-------- RECORDS SHOWN --------

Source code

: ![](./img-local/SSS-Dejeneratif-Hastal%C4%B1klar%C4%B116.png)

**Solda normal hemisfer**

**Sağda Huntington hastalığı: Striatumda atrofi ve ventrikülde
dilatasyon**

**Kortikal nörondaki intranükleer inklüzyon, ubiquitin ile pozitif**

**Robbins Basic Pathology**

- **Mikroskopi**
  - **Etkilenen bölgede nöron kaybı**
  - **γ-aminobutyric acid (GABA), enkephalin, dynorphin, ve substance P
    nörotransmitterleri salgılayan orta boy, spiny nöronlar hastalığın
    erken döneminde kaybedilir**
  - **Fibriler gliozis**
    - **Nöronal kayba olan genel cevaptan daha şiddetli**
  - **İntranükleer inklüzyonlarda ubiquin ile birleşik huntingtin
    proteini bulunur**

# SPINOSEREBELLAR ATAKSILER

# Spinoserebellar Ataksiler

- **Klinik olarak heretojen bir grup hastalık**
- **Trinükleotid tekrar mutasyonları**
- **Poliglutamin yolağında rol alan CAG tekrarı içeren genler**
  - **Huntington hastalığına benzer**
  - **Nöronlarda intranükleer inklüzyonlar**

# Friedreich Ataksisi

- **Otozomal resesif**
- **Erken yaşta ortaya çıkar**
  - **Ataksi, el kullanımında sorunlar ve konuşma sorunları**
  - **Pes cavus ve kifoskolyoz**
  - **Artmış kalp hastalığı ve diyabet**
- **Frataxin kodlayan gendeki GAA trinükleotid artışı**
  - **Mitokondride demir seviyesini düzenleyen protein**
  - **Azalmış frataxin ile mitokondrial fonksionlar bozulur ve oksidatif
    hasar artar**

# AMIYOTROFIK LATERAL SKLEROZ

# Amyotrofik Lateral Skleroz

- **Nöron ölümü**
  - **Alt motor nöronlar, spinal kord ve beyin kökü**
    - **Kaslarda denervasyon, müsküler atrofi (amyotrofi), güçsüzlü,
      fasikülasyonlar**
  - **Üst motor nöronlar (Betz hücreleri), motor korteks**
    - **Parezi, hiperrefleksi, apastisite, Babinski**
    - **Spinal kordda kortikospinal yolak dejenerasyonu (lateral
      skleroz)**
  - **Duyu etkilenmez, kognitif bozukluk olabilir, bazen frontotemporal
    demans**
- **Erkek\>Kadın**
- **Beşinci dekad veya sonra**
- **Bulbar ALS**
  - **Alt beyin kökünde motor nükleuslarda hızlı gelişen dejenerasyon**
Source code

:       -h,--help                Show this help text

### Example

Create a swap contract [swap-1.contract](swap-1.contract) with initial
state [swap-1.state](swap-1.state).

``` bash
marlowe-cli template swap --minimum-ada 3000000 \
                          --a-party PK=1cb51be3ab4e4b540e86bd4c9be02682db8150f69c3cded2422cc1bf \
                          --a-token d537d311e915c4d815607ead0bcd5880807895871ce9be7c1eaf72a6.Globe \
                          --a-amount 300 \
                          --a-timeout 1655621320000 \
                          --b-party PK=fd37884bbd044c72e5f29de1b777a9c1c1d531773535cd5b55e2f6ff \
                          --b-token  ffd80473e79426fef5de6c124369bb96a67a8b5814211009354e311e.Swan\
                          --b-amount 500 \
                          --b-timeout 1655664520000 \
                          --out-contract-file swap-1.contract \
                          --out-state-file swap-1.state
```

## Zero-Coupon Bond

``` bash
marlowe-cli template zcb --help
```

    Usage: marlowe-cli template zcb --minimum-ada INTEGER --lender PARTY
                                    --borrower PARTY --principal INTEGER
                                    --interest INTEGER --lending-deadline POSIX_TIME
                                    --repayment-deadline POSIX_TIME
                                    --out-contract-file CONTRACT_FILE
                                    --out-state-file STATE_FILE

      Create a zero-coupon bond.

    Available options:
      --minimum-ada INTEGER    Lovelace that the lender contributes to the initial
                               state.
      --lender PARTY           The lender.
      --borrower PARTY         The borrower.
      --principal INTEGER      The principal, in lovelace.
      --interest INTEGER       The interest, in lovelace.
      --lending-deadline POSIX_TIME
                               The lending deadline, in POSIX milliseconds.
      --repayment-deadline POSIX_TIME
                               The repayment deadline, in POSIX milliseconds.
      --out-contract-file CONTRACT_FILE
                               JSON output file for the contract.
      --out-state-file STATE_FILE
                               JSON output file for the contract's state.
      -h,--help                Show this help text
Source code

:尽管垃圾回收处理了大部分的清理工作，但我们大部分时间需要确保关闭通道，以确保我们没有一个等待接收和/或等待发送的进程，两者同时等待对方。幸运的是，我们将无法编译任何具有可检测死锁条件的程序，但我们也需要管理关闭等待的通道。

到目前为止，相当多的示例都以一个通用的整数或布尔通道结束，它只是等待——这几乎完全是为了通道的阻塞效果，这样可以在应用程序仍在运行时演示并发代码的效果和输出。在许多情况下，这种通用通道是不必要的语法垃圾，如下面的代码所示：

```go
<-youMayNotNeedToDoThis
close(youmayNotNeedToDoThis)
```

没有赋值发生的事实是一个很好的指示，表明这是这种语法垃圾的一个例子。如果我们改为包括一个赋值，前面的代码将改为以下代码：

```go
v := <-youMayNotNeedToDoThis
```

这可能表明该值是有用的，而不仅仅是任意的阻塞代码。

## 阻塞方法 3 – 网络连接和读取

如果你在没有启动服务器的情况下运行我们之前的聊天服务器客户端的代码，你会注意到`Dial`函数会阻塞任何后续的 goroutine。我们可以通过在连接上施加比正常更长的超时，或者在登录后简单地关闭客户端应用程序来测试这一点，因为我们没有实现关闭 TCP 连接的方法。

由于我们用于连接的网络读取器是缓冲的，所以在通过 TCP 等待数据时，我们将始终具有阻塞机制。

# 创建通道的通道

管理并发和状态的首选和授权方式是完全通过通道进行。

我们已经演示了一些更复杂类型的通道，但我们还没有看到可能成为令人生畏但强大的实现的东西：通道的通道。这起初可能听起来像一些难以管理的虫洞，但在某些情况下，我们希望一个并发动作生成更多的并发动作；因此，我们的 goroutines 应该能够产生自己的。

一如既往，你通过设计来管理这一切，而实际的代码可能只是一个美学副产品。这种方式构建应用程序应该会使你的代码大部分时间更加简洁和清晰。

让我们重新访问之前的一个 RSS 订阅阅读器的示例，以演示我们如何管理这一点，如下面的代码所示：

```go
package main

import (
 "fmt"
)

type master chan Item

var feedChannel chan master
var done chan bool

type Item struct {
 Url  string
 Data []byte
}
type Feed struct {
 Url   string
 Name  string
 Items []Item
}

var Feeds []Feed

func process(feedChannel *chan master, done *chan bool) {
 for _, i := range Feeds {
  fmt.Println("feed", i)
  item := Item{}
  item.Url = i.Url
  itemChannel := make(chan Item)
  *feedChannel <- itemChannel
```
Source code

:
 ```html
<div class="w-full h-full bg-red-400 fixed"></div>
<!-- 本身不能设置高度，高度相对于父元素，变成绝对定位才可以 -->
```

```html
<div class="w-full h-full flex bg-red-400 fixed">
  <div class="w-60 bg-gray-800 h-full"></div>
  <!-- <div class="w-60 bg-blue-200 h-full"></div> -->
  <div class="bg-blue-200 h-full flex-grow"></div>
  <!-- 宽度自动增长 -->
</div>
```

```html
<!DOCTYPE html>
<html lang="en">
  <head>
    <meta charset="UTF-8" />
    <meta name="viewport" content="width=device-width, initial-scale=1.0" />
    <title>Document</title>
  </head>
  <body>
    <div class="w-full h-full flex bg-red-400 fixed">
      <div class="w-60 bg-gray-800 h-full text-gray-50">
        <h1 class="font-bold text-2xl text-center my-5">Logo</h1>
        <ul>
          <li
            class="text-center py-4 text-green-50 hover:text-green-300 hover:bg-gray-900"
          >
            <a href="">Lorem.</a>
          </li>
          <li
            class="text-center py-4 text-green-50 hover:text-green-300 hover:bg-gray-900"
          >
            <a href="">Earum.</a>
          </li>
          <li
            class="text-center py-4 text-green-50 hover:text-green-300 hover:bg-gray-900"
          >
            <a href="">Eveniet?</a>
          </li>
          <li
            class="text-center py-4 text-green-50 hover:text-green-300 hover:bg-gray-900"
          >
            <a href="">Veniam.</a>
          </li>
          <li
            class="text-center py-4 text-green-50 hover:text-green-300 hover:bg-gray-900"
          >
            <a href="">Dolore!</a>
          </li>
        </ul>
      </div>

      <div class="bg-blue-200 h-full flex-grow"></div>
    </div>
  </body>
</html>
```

--------

=== EXERCISE ===
The lines to copy run from the start of the records above through the line holding "- **Bulbar ALS**"; give them exactly, both ends included, and nothing else.

=== WORKED SOLUTION ===
Source code

: ![](./img-local/SSS-Dejeneratif-Hastal%C4%B1klar%C4%B116.png)

**Solda normal hemisfer**

**Sağda Huntington hastalığı: Striatumda atrofi ve ventrikülde
dilatasyon**

**Kortikal nörondaki intranükleer inklüzyon, ubiquitin ile pozitif**

**Robbins Basic Pathology**

- **Mikroskopi**
  - **Etkilenen bölgede nöron kaybı**
  - **γ-aminobutyric acid (GABA), enkephalin, dynorphin, ve substance P
    nörotransmitterleri salgılayan orta boy, spiny nöronlar hastalığın
    erken döneminde kaybedilir**
  - **Fibriler gliozis**
    - **Nöronal kayba olan genel cevaptan daha şiddetli**
  - **İntranükleer inklüzyonlarda ubiquin ile birleşik huntingtin
    proteini bulunur**

# SPINOSEREBELLAR ATAKSILER

# Spinoserebellar Ataksiler

- **Klinik olarak heretojen bir grup hastalık**
- **Trinükleotid tekrar mutasyonları**
- **Poliglutamin yolağında rol alan CAG tekrarı içeren genler**
  - **Huntington hastalığına benzer**
  - **Nöronlarda intranükleer inklüzyonlar**

# Friedreich Ataksisi

- **Otozomal resesif**
- **Erken yaşta ortaya çıkar**
  - **Ataksi, el kullanımında sorunlar ve konuşma sorunları**
  - **Pes cavus ve kifoskolyoz**
  - **Artmış kalp hastalığı ve diyabet**
- **Frataxin kodlayan gendeki GAA trinükleotid artışı**
  - **Mitokondride demir seviyesini düzenleyen protein**
  - **Azalmış frataxin ile mitokondrial fonksionlar bozulur ve oksidatif
    hasar artar**

# AMIYOTROFIK LATERAL SKLEROZ

# Amyotrofik Lateral Skleroz

- **Nöron ölümü**
  - **Alt motor nöronlar, spinal kord ve beyin kökü**
    - **Kaslarda denervasyon, müsküler atrofi (amyotrofi), güçsüzlü,
      fasikülasyonlar**
  - **Üst motor nöronlar (Betz hücreleri), motor korteks**
    - **Parezi, hiperrefleksi, apastisite, Babinski**
    - **Spinal kordda kortikospinal yolak dejenerasyonu (lateral
      skleroz)**
  - **Duyu etkilenmez, kognitif bozukluk olabilir, bazen frontotemporal
    demans**
- **Erkek\>Kadın**
- **Beşinci dekad veya sonra**
- **Bulbar ALS**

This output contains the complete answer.